Collected data entries:

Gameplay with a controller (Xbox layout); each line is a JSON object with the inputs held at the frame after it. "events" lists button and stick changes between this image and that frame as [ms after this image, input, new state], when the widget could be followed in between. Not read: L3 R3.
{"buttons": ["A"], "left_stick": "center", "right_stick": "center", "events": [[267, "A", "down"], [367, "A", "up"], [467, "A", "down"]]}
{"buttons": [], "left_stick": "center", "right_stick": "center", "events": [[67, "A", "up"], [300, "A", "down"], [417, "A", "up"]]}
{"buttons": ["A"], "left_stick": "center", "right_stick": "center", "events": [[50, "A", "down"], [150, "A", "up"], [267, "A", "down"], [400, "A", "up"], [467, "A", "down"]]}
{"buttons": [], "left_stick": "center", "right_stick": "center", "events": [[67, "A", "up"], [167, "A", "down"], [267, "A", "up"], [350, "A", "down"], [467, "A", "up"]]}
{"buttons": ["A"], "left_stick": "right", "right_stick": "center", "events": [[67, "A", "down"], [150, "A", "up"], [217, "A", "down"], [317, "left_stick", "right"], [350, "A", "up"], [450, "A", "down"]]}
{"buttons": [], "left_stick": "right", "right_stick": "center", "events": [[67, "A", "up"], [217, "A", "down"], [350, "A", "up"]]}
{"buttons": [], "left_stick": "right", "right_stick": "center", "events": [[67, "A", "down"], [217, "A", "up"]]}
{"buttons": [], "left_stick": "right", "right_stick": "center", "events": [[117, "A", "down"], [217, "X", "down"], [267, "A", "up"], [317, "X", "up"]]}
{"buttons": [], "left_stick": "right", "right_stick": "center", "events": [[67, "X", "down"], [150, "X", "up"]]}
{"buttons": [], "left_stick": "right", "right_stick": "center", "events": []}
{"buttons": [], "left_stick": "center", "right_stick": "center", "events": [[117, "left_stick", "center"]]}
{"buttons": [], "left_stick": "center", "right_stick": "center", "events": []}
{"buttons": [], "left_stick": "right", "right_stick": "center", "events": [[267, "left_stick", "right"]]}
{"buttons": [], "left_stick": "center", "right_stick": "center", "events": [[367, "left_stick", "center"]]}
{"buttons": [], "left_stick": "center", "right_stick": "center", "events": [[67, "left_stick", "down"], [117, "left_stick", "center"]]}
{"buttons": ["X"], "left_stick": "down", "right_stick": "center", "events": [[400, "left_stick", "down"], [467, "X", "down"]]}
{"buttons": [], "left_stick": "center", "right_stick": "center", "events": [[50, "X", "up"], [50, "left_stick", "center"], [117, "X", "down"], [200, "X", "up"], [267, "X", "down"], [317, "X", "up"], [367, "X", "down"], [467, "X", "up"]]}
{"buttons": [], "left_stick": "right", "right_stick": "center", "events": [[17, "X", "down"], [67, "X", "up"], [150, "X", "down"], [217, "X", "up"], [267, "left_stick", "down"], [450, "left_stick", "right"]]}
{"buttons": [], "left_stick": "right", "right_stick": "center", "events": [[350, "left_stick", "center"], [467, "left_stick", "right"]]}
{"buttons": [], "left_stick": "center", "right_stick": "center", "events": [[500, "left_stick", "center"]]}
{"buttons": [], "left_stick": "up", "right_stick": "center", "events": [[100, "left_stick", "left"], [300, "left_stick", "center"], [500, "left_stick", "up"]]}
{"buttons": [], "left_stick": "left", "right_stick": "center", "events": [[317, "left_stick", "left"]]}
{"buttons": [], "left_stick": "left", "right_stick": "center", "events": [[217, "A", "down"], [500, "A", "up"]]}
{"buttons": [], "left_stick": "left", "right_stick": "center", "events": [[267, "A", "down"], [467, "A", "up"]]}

**WHAT THE TASK REQUIRES**: Print each of the lines above again, unchanged.

**EXERCISE OUTPUT**:
Gameplay with a controller (Xbox layout); each line is a JSON object with the inputs held at the frame after it. "events" lists button and stick changes between this image and that frame as [ms after this image, input, new state], when the widget could be followed in between. Not read: L3 R3.
{"buttons": ["A"], "left_stick": "center", "right_stick": "center", "events": [[267, "A", "down"], [367, "A", "up"], [467, "A", "down"]]}
{"buttons": [], "left_stick": "center", "right_stick": "center", "events": [[67, "A", "up"], [300, "A", "down"], [417, "A", "up"]]}
{"buttons": ["A"], "left_stick": "center", "right_stick": "center", "events": [[50, "A", "down"], [150, "A", "up"], [267, "A", "down"], [400, "A", "up"], [467, "A", "down"]]}
{"buttons": [], "left_stick": "center", "right_stick": "center", "events": [[67, "A", "up"], [167, "A", "down"], [267, "A", "up"], [350, "A", "down"], [467, "A", "up"]]}
{"buttons": ["A"], "left_stick": "right", "right_stick": "center", "events": [[67, "A", "down"], [150, "A", "up"], [217, "A", "down"], [317, "left_stick", "right"], [350, "A", "up"], [450, "A", "down"]]}
{"buttons": [], "left_stick": "right", "right_stick": "center", "events": [[67, "A", "up"], [217, "A", "down"], [350, "A", "up"]]}
{"buttons": [], "left_stick": "right", "right_stick": "center", "events": [[67, "A", "down"], [217, "A", "up"]]}
{"buttons": [], "left_stick": "right", "right_stick": "center", "events": [[117, "A", "down"], [217, "X", "down"], [267, "A", "up"], [317, "X", "up"]]}
{"buttons": [], "left_stick": "right", "right_stick": "center", "events": [[67, "X", "down"], [150, "X", "up"]]}
{"buttons": [], "left_stick": "right", "right_stick": "center", "events": []}
{"buttons": [], "left_stick": "center", "right_stick": "center", "events": [[117, "left_stick", "center"]]}
{"buttons": [], "left_stick": "center", "right_stick": "center", "events": []}
{"buttons": [], "left_stick": "right", "right_stick": "center", "events": [[267, "left_stick", "right"]]}
{"buttons": [], "left_stick": "center", "right_stick": "center", "events": [[367, "left_stick", "center"]]}
{"buttons": [], "left_stick": "center", "right_stick": "center", "events": [[67, "left_stick", "down"], [117, "left_stick", "center"]]}
{"buttons": ["X"], "left_stick": "down", "right_stick": "center", "events": [[400, "left_stick", "down"], [467, "X", "down"]]}
{"buttons": [], "left_stick": "center", "right_stick": "center", "events": [[50, "X", "up"], [50, "left_stick", "center"], [117, "X", "down"], [200, "X", "up"], [267, "X", "down"], [317, "X", "up"], [367, "X", "down"], [467, "X", "up"]]}
{"buttons": [], "left_stick": "right", "right_stick": "center", "events": [[17, "X", "down"], [67, "X", "up"], [150, "X", "down"], [217, "X", "up"], [267, "left_stick", "down"], [450, "left_stick", "right"]]}
{"buttons": [], "left_stick": "right", "right_stick": "center", "events": [[350, "left_stick", "center"], [467, "left_stick", "right"]]}
{"buttons": [], "left_stick": "center", "right_stick": "center", "events": [[500, "left_stick", "center"]]}
{"buttons": [], "left_stick": "up", "right_stick": "center", "events": [[100, "left_stick", "left"], [300, "left_stick", "center"], [500, "left_stick", "up"]]}
{"buttons": [], "left_stick": "left", "right_stick": "center", "events": [[317, "left_stick", "left"]]}
{"buttons": [], "left_stick": "left", "right_stick": "center", "events": [[217, "A", "down"], [500, "A", "up"]]}
{"buttons": [], "left_stick": "left", "right_stick": "center", "events": [[267, "A", "down"], [467, "A", "up"]]}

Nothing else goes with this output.